3sat-Preis und Publikumspreis für Sebauer

Wer aber das Publikum besonders für sich gewonnen hatte, schien am Samstag ziemlich klar: Die 1988 in Wien, aber heute in Hamburg lebende Johanna Sebauer traf mit ihrem humoristischen Text „Das Gurkerl“ wohl einen Nerv: Darin löst die im spontanen Ärger geschriebene Kolumne eines Redakteurs über die Gefährlichkeit von Gurkenwasser (er hat es ins Auge bekommen) einen Hype aus mit all den dazu gehörigen Empörungsspiralen aus, die unsere von den Dynamiken auf Social Media bestimmten Debatten heute prägen.

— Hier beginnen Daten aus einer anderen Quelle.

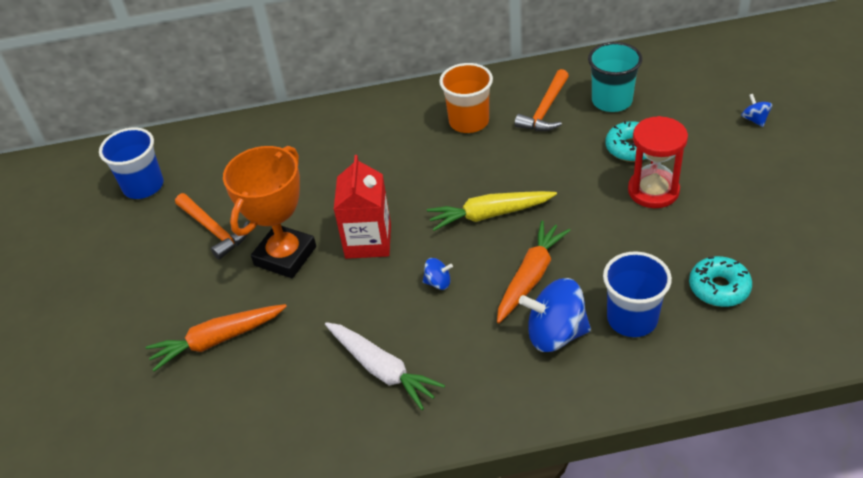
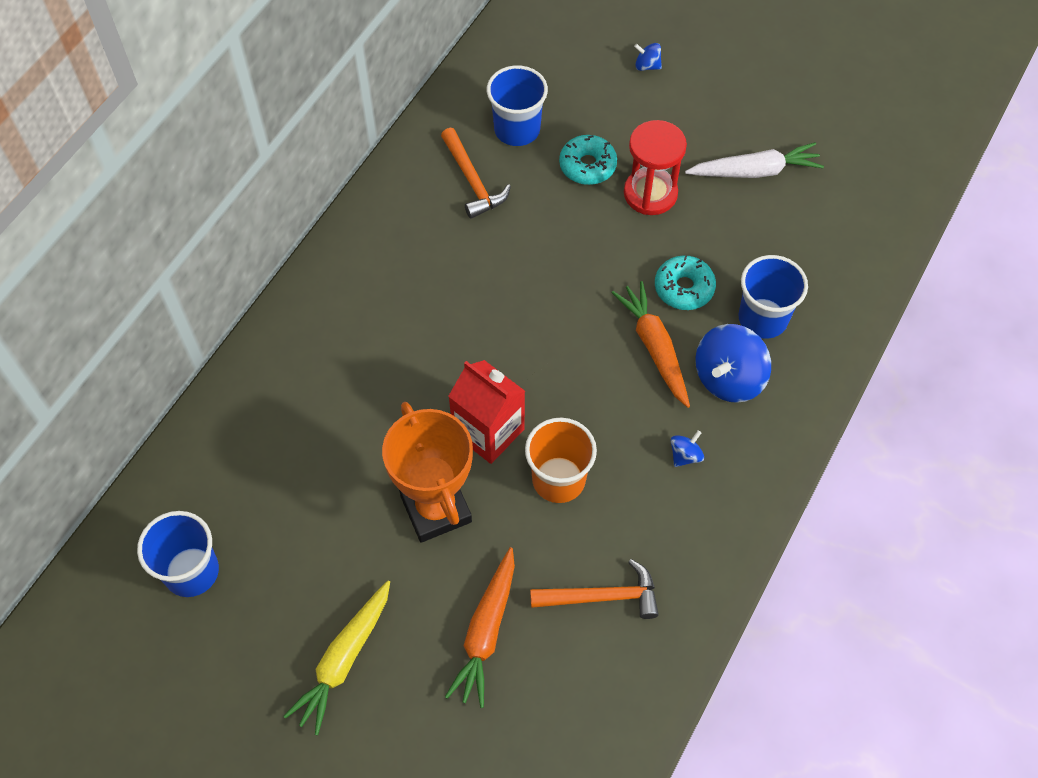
camera: 55 degrees left, 15 degrees up
(213, 230) = (333, 547): orange hammer -> orange hammer (601, 596)
(382, 370) = (647, 525): white carrot -> white carrot (755, 171)
(438, 282) = (593, 415): blue spinning top -> blue spinning top (685, 455)
(469, 121) = (421, 245): orange cup -> orange cup (558, 479)
(489, 215) = (555, 321): yellow carrot -> yellow carrot (343, 660)
(612, 101) = (517, 129): turquoise cup -> blue cup
(719, 288) = (787, 241): turquoise donut -> turquoise donut (684, 288)

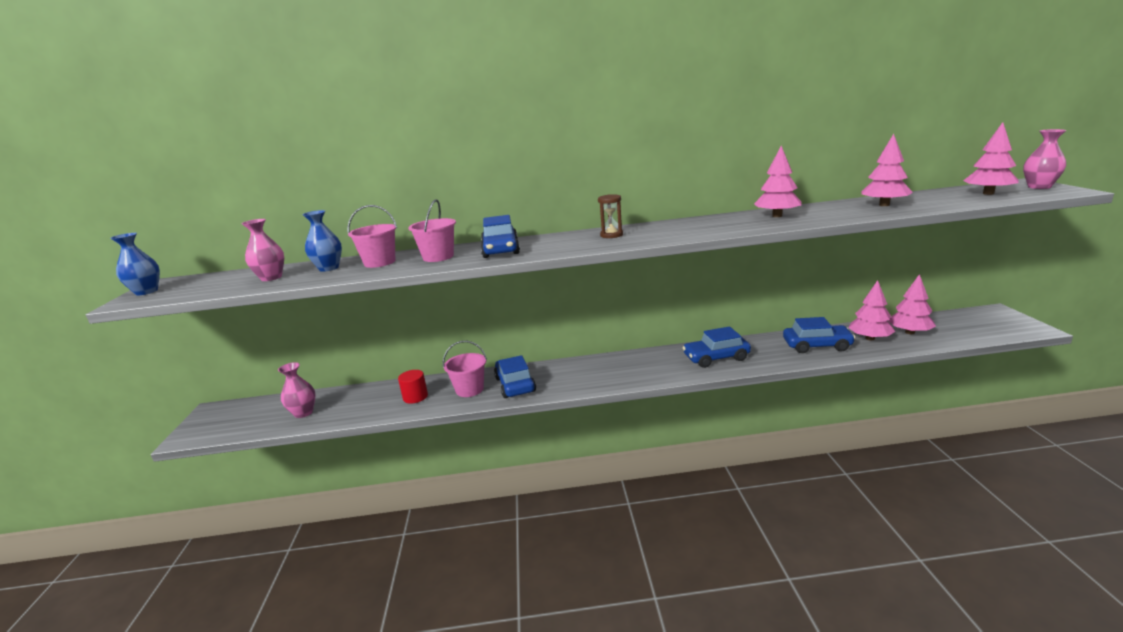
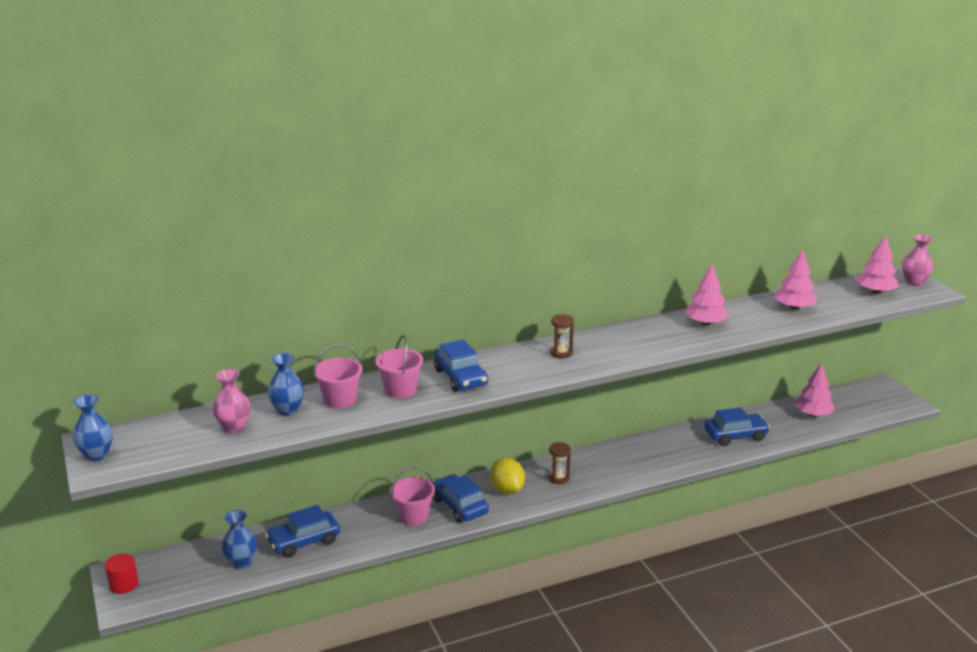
camera: 20 degrees left, 5 degrees up
(303, 413) = (241, 562): pink vase -> blue vase
(415, 397) = (358, 530): red cylinder -> red cylinder (124, 584)
(566, 375) = (507, 489): none -> yellow lemon
(620, 369) = (558, 478): none -> brown hourglass
(716, 358) = (647, 457): blue car -> blue car (304, 541)
(870, 338) = (780, 424): pink tree -> none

Dass Sebauer nun sowohl den mit 7.500 Euro dotierten 3sat-Preis als auch den BKS-Bank-Publikumspreis (7.000 Euro) bekommen hat, zeigt wohl neben der Qualität des Textes auch, wie groß mittlerweile das Bewusstsein für die verhängnisvollen Auswirkungen und der Überdruss daran zumindest in manchen Teilen der Gesellschaft ist . . .

Doch auch die aus Slowenien stammende Wahlwienerin Tamara Štajner (geb. 1987) kann sich freuen, sie erhielt den Kelag-Preis (10.000 Euro). „Luft nach unten“, Brief einer Tochter an eine Mutter, bei dessen Lektüre sie zwischendurch mit den Tränen rang, beeindruckte vor allem durch die in gelungene Literatur gegossenen Emotionen.

Deutschlandfunkpreis für Denis Pfabe

Ob die ins Surreale spielende Geschichte des Deutschen Denis Pfabe über einen Mann, der sich vor einer familiären Verlustgeschichte (Fehlgeburt?) im Baumarkt verkriecht, hoch subtil, ja „perfekt“ oder einfach nur langweilig sei, darüber konnte sich die Jury nicht einig werden. Pfabe erhielt aber den mit 12.500 Euro dotierten Deutschlandfunkpreis.

Und einer ging ganz unerwartet leer aus: Der finnisch-ungarische, in Deutschland lebende Henri Szanto. Er ließ in „Eine Treppe aus Papier“ originell und sprachmächtig ein Haus reden, in dem Gegenwart und (NS-)Vergangenheit sich ineinander schieben, Tote und Lebende zusammen hausen. Superlative aus der gesamten Jury hatte er am Freitag geerntet, Philipp Tingler etwa hatte von „Dingen“ gesprochen, „die man besser nicht ausdrücken kann“. Glück und Pech spielen halt auch mit beim Bachmannpreis.